## TASK OBJECTIVE:
Print the listing below only from the line that has "日： 8時～17時までの8時間 勤務時間・曜日: 正社員 8：00～17：00" through the line that has "aanhanger erachter hadden we een gemiddeld", exactly, and drop any picture.

## RECORDS FOR THIS EXERCISE:
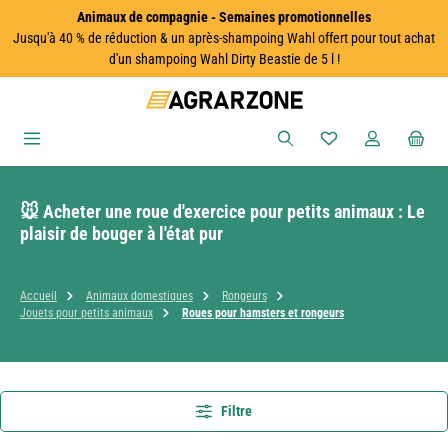
Animaux de compagnie - Semaines promotionnelles
Passer au contenu principal
Jusqu'à 40 % de réduction & un après-shampoing Wahl offert pour tout achat
d'un shampoing Wahl Dirty Beastie de 5 l !
Vous avez 0 articles
🐭 Acheter une roue d'exercice pour petits animaux : Le
plaisir de bouger à l'état pur
Accueil
Animaux domestiques
Rongeurs
Jouets pour petits animaux
Roues pour hamsters et rongeurs
Filtre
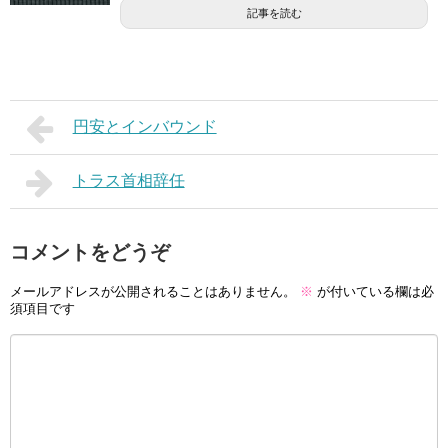
記事を読む
円安とインバウンド
トラス首相辞任
コメントをどうぞ
メールアドレスが公開されることはありません。
※
が付いている欄は必
須項目です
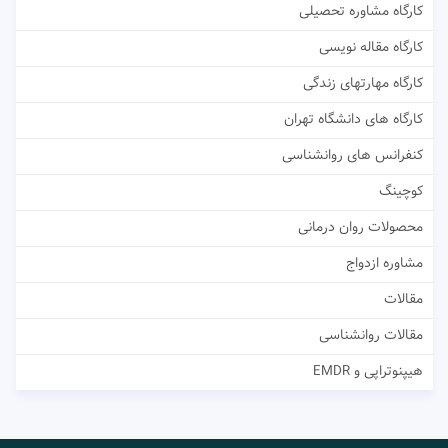
کارگاه مشاوره تحصیلی
کارگاه مقاله نویسی
کارگاه مهارتهای زندگی
کارگاه های دانشگاه تهران
کنفرانس های روانشناسی
کوچینگ
محصولات روان درمانی
مشاوره ازدواج
مقالات
مقالات روانشناسی
هیپنوتراپی و EMDR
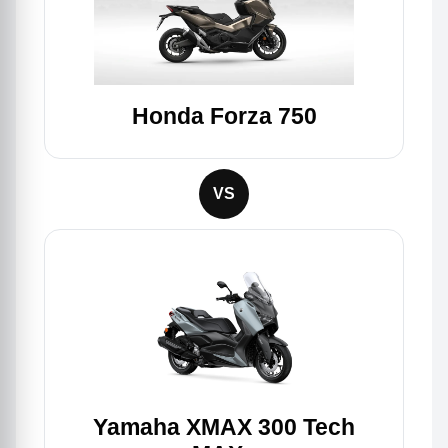
Honda Forza 750
VS
Yamaha XMAX 300 Tech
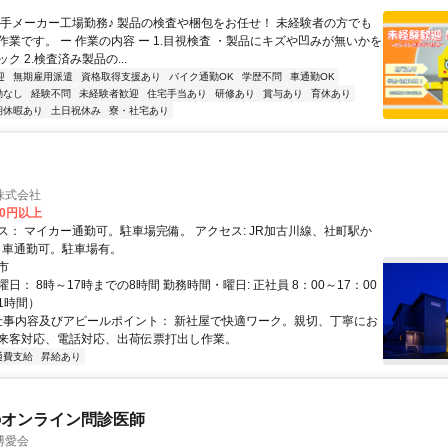
大手メーカー工場勤務♪ 製品の検査や梱包をお任せ！ 未経験者の方でも
作業です。 ー 作業の内容 ー 1.目視検査 ・製品にキズや凹みが無いかを
ク 2.検査済み製品の...
迎
無期雇用派遣
資格取得支援あり
バイク通勤OK
学歴不問
車通勤OK
勤なし
経験不問
未経験者歓迎
住宅手当あり
研修あり
賞与あり
育休あり
期休暇あり
土日祝休み
寮・社宅あり
株式会社
00円以上
イカー通勤可。駐車場完備。 アクセス: JR加古川線、社町駅か
ら徒歩10分 車通勤可。駐車場有。
市
日： 8時～17時までの8時間 勤務時間・曜日: 正社員 8：00～17：00
1時間）
 仕事内容及びアピールポイント： 新社屋で快適ワーク。親切、丁寧にお
来客対応、電話対応、出荷伝票打出し作業。
通費支給
昇給あり
のオンライン問診医師
博愛会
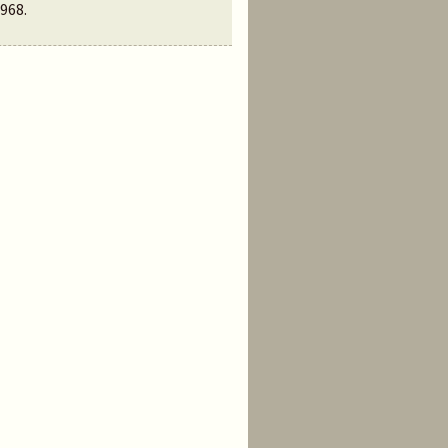
968
.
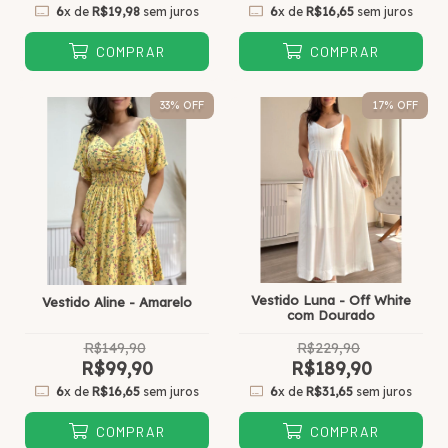
6
x de
R$19,98
sem juros
6
x de
R$16,65
sem juros
COMPRAR
COMPRAR
33
% OFF
17
% OFF
Vestido Luna - Off White
Vestido Aline - Amarelo
com Dourado
R$149,90
R$229,90
R$99,90
R$189,90
6
x de
R$16,65
sem juros
6
x de
R$31,65
sem juros
COMPRAR
COMPRAR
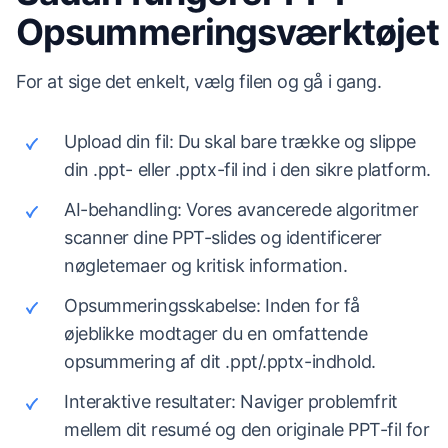
Opsummeringsværktøjet
For at sige det enkelt, vælg filen og gå i gang.
Upload din fil: Du skal bare trække og slippe
din .ppt- eller .pptx-fil ind i den sikre platform.
AI-behandling: Vores avancerede algoritmer
scanner dine PPT-slides og identificerer
nøgletemaer og kritisk information.
Opsummeringsskabelse: Inden for få
øjeblikke modtager du en omfattende
opsummering af dit .ppt/.pptx-indhold.
Interaktive resultater: Naviger problemfrit
mellem dit resumé og den originale PPT-fil for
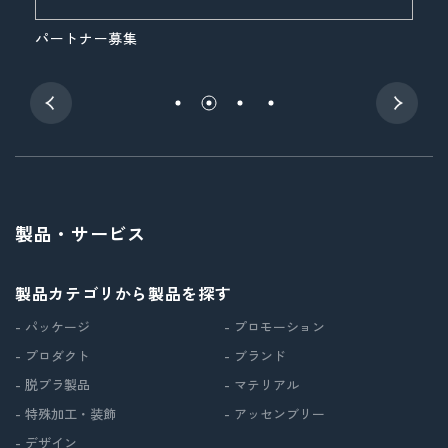
パートナー募集
展
製品・サービス
製品カテゴリから製品を探す
- パッケージ
- プロモーション
- プロダクト
- ブランド
- 脱プラ製品
- マテリアル
- 特殊加工・装飾
- アッセンブリー
- デザイン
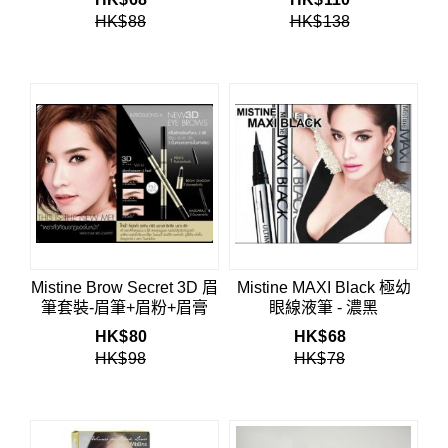
HK$
88
HK$
138
Mistine Brow Secret 3D 眉
Mistine MAXI Black 極幼
筆套裝-眉筆+眉粉+眉膏
眼線液筆 - 濃黑
HK$
80
HK$
68
HK$
98
HK$
78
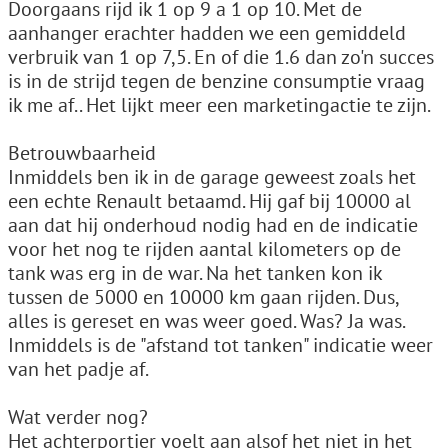
Doorgaans rijd ik 1 op 9 a 1 op 10. Met de
aanhanger erachter hadden we een gemiddeld
verbruik van 1 op 7,5. En of die 1.6 dan zo'n succes
is in de strijd tegen de benzine consumptie vraag
ik me af.. Het lijkt meer een marketingactie te zijn.
Betrouwbaarheid
Inmiddels ben ik in de garage geweest zoals het
een echte Renault betaamd. Hij gaf bij 10000 al
aan dat hij onderhoud nodig had en de indicatie
voor het nog te rijden aantal kilometers op de
tank was erg in de war. Na het tanken kon ik
tussen de 5000 en 10000 km gaan rijden. Dus,
alles is gereset en was weer goed. Was? Ja was.
Inmiddels is de "afstand tot tanken" indicatie weer
van het padje af.
Wat verder nog?
Het achterportier voelt aan alsof het niet in het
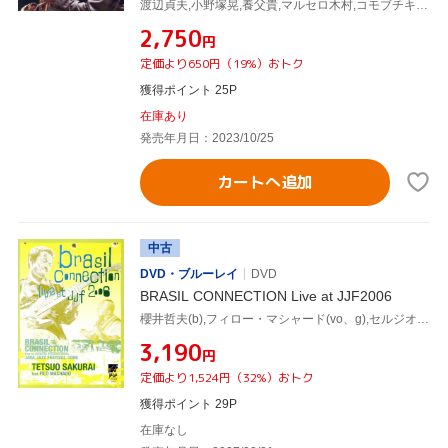
渡辺貞夫,小野塚晃,養父貴,マルセロ木村,コモブチキイチロウ,竹村一哲,村田陽一,新日本フィルハーモニー交響楽団
¥2,750
円
定価より650円（19%）おトク
獲得ポイント 25P
在庫あり
発売年月日：2023/10/25
カートへ追加
中古
DVD・ブルーレイ
DVD
BRASIL CONNECTION Live at JJF2006
櫻井哲夫(b),フィロー・マシャード(vo、g),セルジオ・マシャード(ds),小野塚晃(key)
¥3,190
円
定価より1,524円（32%）おトク
獲得ポイント 29P
在庫なし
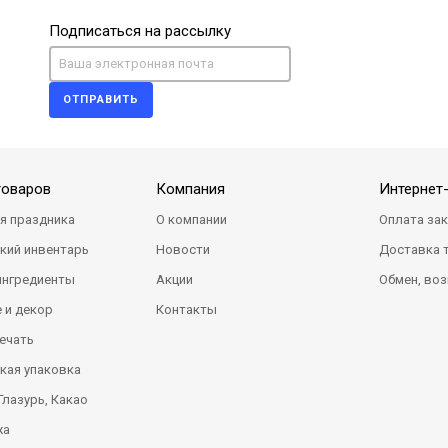
Подписаться на рассылку
ОТПРАВИТЬ
товаров
Компания
Интернет
я праздника
О компании
Оплата за
кий инвентарь
Новости
Доставка 
ингредиенты
Акции
Обмен, воз
 и декор
Контакты
ечать
кая упаковка
Глазурь, Какао
жа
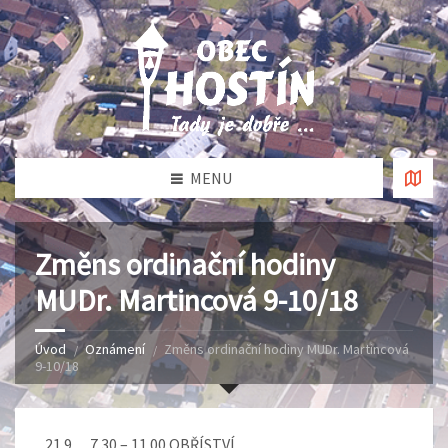
MENU
Změns ordinační hodiny
MUDr. Martincová 9-10/18
Úvod
Oznámení
Změns ordinační hodiny MUDr. Martincová
9-10/18
21.9. 7.30 – 11.00 OBŘÍSTVÍ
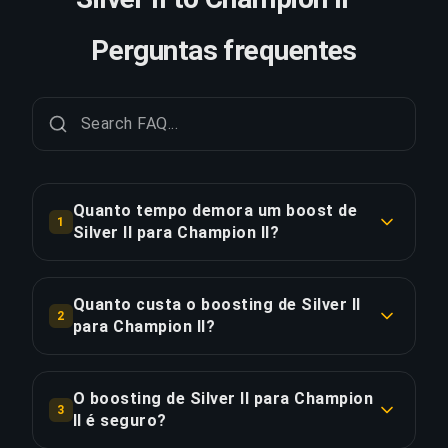
Perguntas frequentes
Quanto tempo demora um boost de
1
Silver II para Champion II?
Um boost de Silver II para Champion II
normalmente leva 2-3 dias. Com Priority Order, a
Quanto custa o boosting de Silver II
2
entrega é aproximadamente 25% mais rápida.
para Champion II?
O boosting de Silver II para Champion II começa
COPIAR LIGAÇÃO
em €51.26 pela opção padrão. Priority Order
O boosting de Silver II para Champion
3
custa €61.52, e o Full Package com streaming
II é seguro?
custa €70.74.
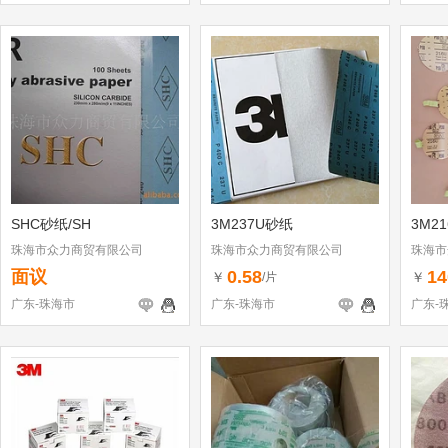
SHC砂纸/SH
3M237U砂纸
3M21
珠海市众力商贸有限公司
珠海市众力商贸有限公司
珠海市
面议
0.58
14
￥
￥
/片
广东-珠海市
广东-珠海市
广东-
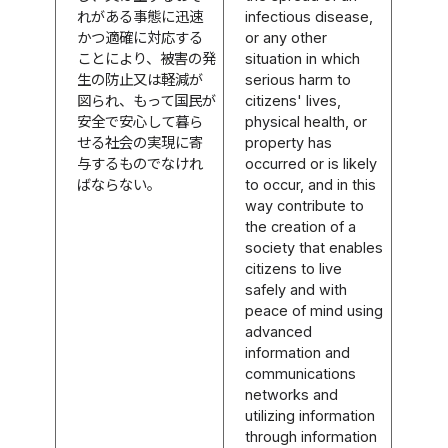
れがある事態に迅速
infectious disease,
かつ適確に対応する
or any other
ことにより、被害の発
situation in which
生の防止又は軽減が
serious harm to
図られ、もって国民が
citizens' lives,
安全で安心して暮ら
physical health, or
せる社会の実現に寄
property has
与するものでなけれ
occurred or is likely
ばならない。
to occur, and in this
way contribute to
the creation of a
society that enables
citizens to live
safely and with
peace of mind using
advanced
information and
communications
networks and
utilizing information
through information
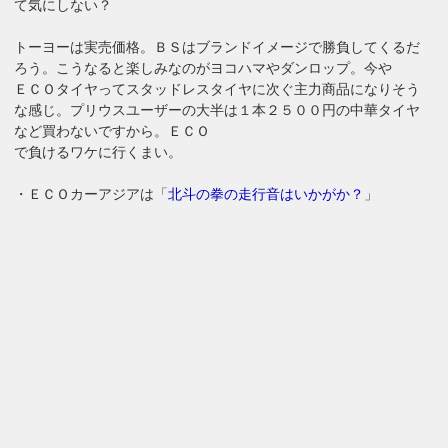
て気にしない？
トーヨーは実売価格。ＢＳはブランドイメージで勝負してくるだ
ろう。こうなると楽しみなのがヨコハマやダンロップ。今や
ＥＣＯタイヤってスタッドレスタイヤに次ぐ主力商品になりそう
な感じ。プリウスユーザーの大半は１本２５００円の中華タイヤ
など買わないですから。ＥＣＯ
で負けるワケに行くまい。
・ＥＣＯカーアジアは「
北斗の拳の走行音はいかがか？
」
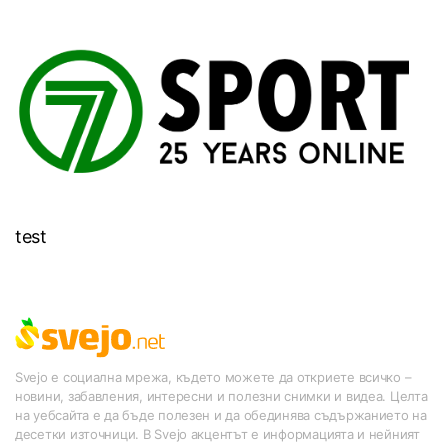
test
Svejo е социална мрежа, където можете да откриете всичко –
новини, забавления, интересни и полезни снимки и видеа. Целта
на уебсайта е да бъде полезен и да обединява съдържанието на
десетки източници. В Svejo акцентът е информацията и нейният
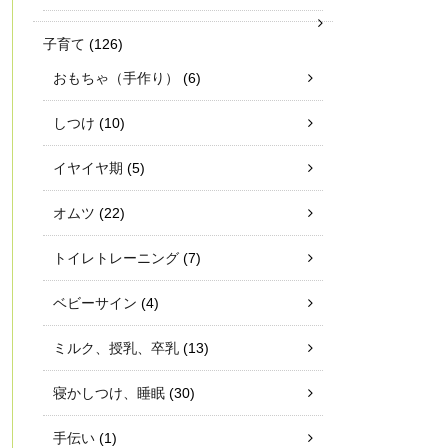
子育て
(126)
おもちゃ（手作り）
(6)
しつけ
(10)
イヤイヤ期
(5)
オムツ
(22)
トイレトレーニング
(7)
ベビーサイン
(4)
ミルク、授乳、卒乳
(13)
寝かしつけ、睡眠
(30)
手伝い
(1)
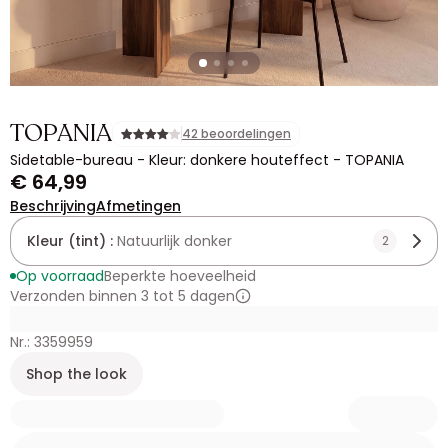
TOPANIA
42 beoordelingen
Sidetable-bureau - Kleur: donkere houteffect - TOPANIA
€ 64,99
Beschrijving
Afmetingen
Kleur (tint) :
Natuurlijk donker
2
Op voorraad
Beperkte hoeveelheid
Verzonden binnen 3 tot 5 dagen
Nr.: 3359959
Shop the look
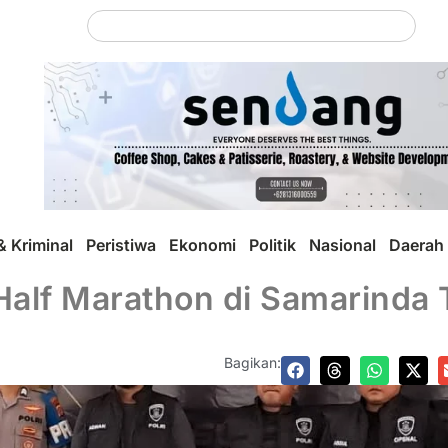
 Kriminal
Peristiwa
Ekonomi
Politik
Nasional
Daerah
alf Marathon di Samarinda T
Bagikan:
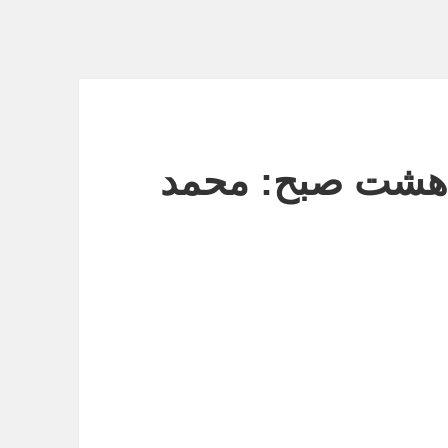
ی هشت صبح: محمد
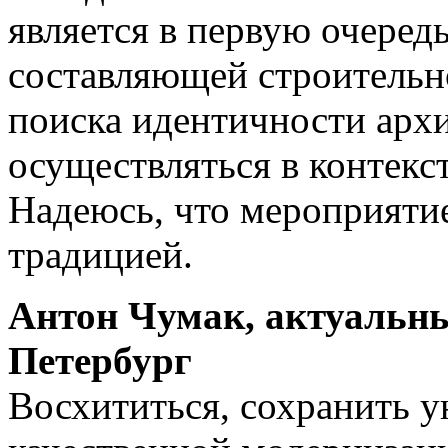
является в первую очередь
составляющей строительн
поиска идентичности арх
осуществляться в контекст
Надеюсь, что мероприяти
традицией.
Антон Чумак, актуальны
Петербург
Восхититься, сохранить у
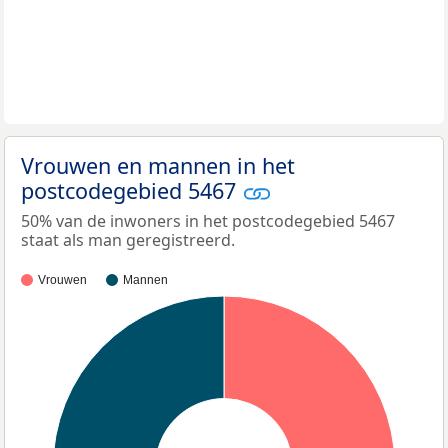
Vrouwen en mannen in het
postcodegebied 5467
50% van de inwoners in het postcodegebied 5467
staat als man geregistreerd.
Vrouwen
Mannen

## ANSWER TO THE PROBLEM:
日： 8時～17時までの8時間 勤務時間・曜日: 正社員 8：00～17：00
1時間）
 仕事内容及びアピールポイント： 新社屋で快適ワーク。親切、丁寧にお
来客対応、電話対応、出荷伝票打出し作業。
通費支給
昇給あり
のオンライン問診医師
博愛会
968
.
6
x de
R$19,98
sem juros
6
x de
R$16,65
sem juros
COMPRAR
COMPRAR
33
% OFF
17
% OFF
Vestido Luna - Off White
Vestido Aline - Amarelo
com Dourado
R$149,90
R$229,90
R$99,90
R$189,90
6
x de
R$16,65
sem juros
6
x de
R$31,65
sem juros
COMPRAR
COMPRAR
Opsummeringsværktøjet
For at sige det enkelt, vælg filen og gå i gang.
Upload din fil: Du skal bare trække og slippe
din .ppt- eller .pptx-fil ind i den sikre platform.
AI-behandling: Vores avancerede algoritmer
scanner dine PPT-slides og identificerer
nøgletemaer og kritisk information.
Opsummeringsskabelse: Inden for få
øjeblikke modtager du en omfattende
opsummering af dit .ppt/.pptx-indhold.
Interaktive resultater: Naviger problemfrit
mellem dit resumé og den originale PPT-fil for
パートナー募集
展
製品・サービス
製品カテゴリから製品を探す
- パッケージ
- プロモーション
- プロダクト
- ブランド
- 脱プラ製品
- マテリアル
- 特殊加工・装飾
- アッセンブリー
- デザイン
HK$
88
HK$
138
Mistine Brow Secret 3D 眉
Mistine MAXI Black 極幼
筆套裝-眉筆+眉粉+眉膏
眼線液筆 - 濃黑
HK$
80
HK$
68
HK$
98
HK$
78
Doorgaans rijd ik 1 op 9 a 1 op 10. Met de
aanhanger erachter hadden we een gemiddeld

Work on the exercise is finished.